Performance evaluation and optimization of humidification-dehumidification desalination system for low-grade waste heat energy applications

Abstract

A humidification-dehumidification desalination system powered by low-grade waste heat energy (45 degrees C-70 degrees C) was experimentally investigated. The seawater directly utilized as coolant (25 degrees C) for the dehumidifier was preheated by latent heat recovery from the water vapor produced by the humidifier. The effect of key performance-contributing factors such as the mass flow rate and temperature of the air and feed at the inlets of the humidifier and dehumidifier were evaluated and optimized.

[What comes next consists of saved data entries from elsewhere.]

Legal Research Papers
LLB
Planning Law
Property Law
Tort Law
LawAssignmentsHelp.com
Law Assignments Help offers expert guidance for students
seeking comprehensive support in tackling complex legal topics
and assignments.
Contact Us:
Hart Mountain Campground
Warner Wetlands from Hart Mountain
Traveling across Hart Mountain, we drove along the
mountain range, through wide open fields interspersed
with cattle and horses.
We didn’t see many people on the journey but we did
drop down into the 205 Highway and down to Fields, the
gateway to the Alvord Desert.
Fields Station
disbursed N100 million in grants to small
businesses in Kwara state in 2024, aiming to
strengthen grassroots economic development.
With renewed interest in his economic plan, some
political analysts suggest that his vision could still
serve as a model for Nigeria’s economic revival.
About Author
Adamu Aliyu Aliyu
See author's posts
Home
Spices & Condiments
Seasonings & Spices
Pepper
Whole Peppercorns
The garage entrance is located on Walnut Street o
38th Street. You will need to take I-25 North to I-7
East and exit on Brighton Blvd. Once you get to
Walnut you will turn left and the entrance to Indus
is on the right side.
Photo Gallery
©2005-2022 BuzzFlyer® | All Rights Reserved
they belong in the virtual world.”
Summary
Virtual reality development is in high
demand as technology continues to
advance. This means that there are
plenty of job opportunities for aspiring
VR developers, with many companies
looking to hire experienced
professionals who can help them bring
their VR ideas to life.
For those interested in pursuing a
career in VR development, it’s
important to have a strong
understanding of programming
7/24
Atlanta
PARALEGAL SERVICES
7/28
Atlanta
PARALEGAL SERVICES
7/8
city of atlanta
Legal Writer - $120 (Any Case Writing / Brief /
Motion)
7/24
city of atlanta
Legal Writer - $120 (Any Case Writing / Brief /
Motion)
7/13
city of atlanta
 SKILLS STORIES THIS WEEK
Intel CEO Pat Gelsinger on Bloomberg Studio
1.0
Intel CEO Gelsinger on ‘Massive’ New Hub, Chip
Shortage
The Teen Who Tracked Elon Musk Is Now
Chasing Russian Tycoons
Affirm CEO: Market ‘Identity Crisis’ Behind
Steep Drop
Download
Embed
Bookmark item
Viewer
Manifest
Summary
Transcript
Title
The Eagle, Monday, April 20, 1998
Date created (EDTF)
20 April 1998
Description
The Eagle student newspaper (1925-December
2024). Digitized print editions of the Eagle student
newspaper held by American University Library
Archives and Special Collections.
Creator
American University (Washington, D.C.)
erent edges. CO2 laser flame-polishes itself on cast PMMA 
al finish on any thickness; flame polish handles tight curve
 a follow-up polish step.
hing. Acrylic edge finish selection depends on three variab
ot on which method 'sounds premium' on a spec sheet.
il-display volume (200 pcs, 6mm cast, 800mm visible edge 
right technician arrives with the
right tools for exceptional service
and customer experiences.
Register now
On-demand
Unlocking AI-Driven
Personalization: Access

For a constant volume, the effect of the humidifier's surface area was evaluated comparatively considering different novel packing materials such as tripack rings, pall rings (diameter = 16 mm and 25 mm), saddle rings, and snowflake rings. It was determined that compared to other factors, air-related and water-related parameters influenced the humidifier and dehumidifier performance respectively. Maximum freshwater productivity of 1398 mL/h was achieved with 16 mm pall ring humidifier, owing to its improved wet area (188,000 m(2)/m(3)) under optimal conditions of air flow rate, feed flow rate, humidifier air inlet temperature, humidifier, and dehumidifier water inlet temperatures of 3.5 kg/min, 0.9 L/min, 70 degrees C, 55 degrees C, and 25 degrees C, respectively, with a dual-fluid preheating mechanism. Detailed chemical analysis revealed that the generated freshwater is potable.